Dénoncée par les syndicats, la politique sociale du service public devenu société anonyme, fait l’objet d’une information judiciaire ouverte par le parquet de Besançon.
Le parquet du tribunal de grande instance de Besançon vient d’ouvrir une information judiciaire à portée nationale, visant la SA La Poste pour travail dissimulé, heures supplémentaires non déclarées, entrave à l’inspection du travail. Le juge d’instruction bisontin Julien Retailleau a été désigné.
La procédure, pénale, s’appuie sur des procès-verbaux de l’inspection du travail, alertée par le syndicat SUD-PTT qui va se constituer partie civile, et sur des déclarations de médecins de prévention. L’inspecteur du travail a établi l’absence de dispositif d’enregistrement et de déclaration des heures supplémentaires de plusieurs facteurs travaillant dans le Doubs. Ils sont essentiellement sous statut de droit privé, désormais majoritaire dans l’entreprise, passée le 1er mars dernier du statut d’établissement public à caractère industriel et commercial à celui de société anonyme.

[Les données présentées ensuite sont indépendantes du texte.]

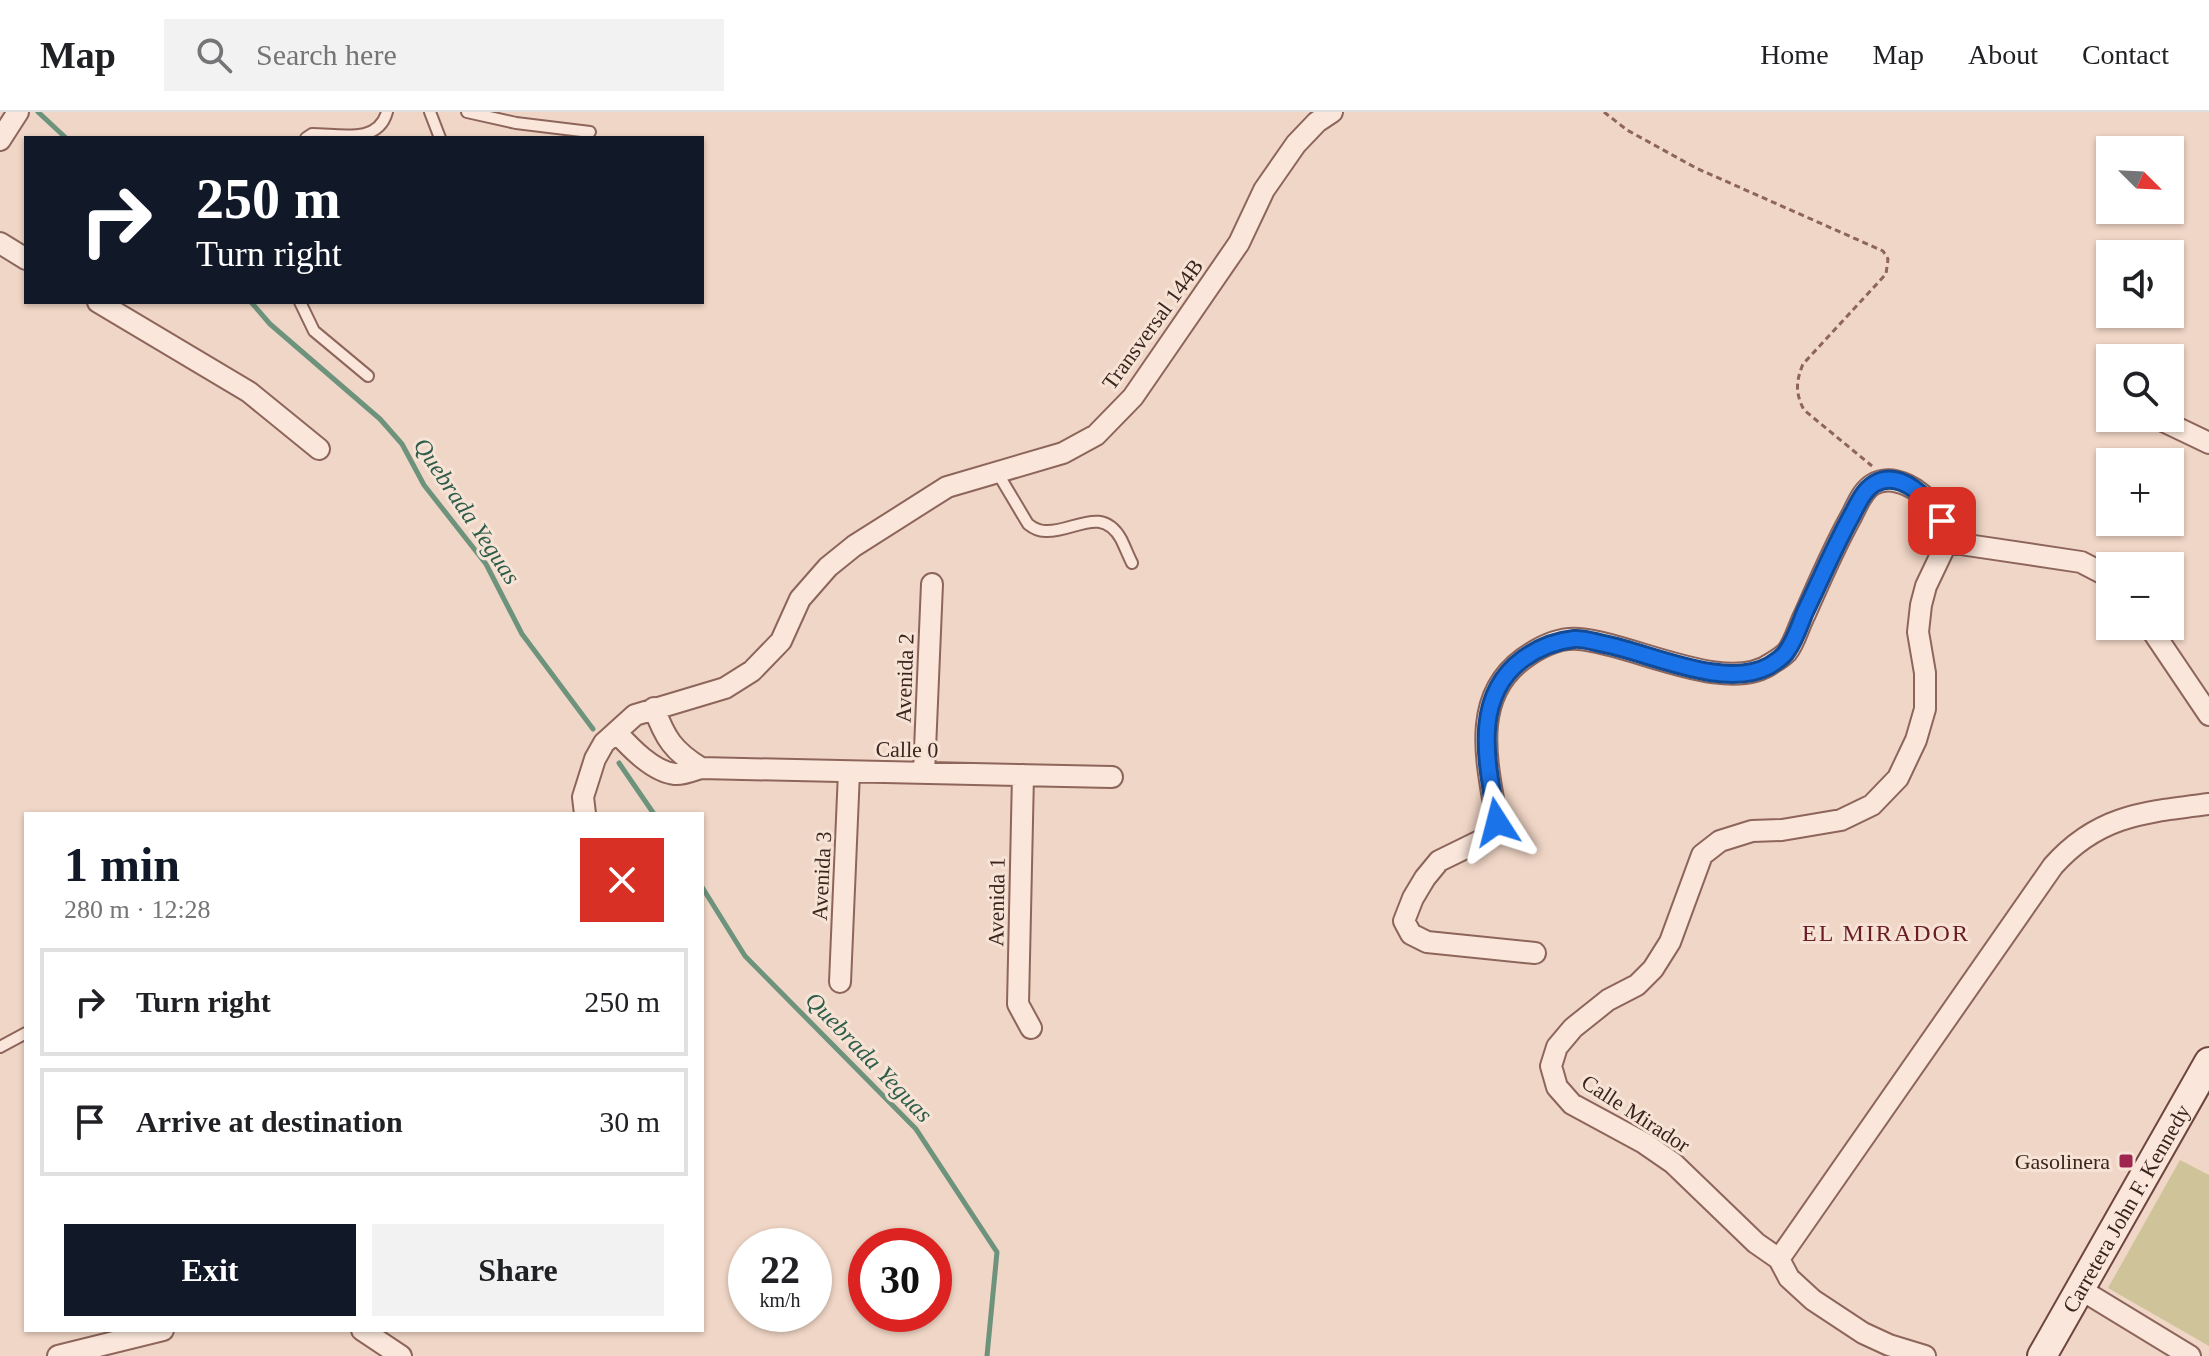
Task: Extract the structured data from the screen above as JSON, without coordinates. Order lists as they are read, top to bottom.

Les demandes de pièces justifiant de l’enregistrement des heures supplémentaires, faites par l’inspection du travail à La Poste, étant restées lettres mortes, le parquet a été saisi.
Selon un syndicaliste, les facteurs sont longtemps venus trier le courrier avant leur prise de service, et quitter un peu plus tôt. Avec la baisse des effectifs liée à la restructuration en cours, ils font toujours ce tri mais ne prennent plus de pause et rentrent de plus en plus souvent après l’heure. Il pourrait y avoir jusqu’à quatre à cinq heures supplémentaires hebdomadaires non payées par facteur.
La hiérarchie locale de La Poste a indiqué à l’inspection du travail ne pas avoir de budget pour les heures supplémentaires. Contacté, le service de presse national de La Poste renvoie sur l’échelon régional qui assure : « S’il y a des heures supplémentaires, elles seront payées. Il n’y a pas de dispositif d’enregistrement des heures sup’, mais on est en capacité de voir s’il y en a. Il n’y a pas de budget heures sup’ car des réajustements peuvent se faire. Les tournées sont mesurées, s’il y a dépassement du temps, on recompte, c’est une question de volume moyen de courrier ».
En 2009, La Poste a recruté 4 432 personnes pour 11 758 départs au plan national.
S’ils constatent des heures supplémentaires non rétribuées, les prud’hommes peuvent donner lieu à une pénalité de six mois de salaire à payer aux salariés.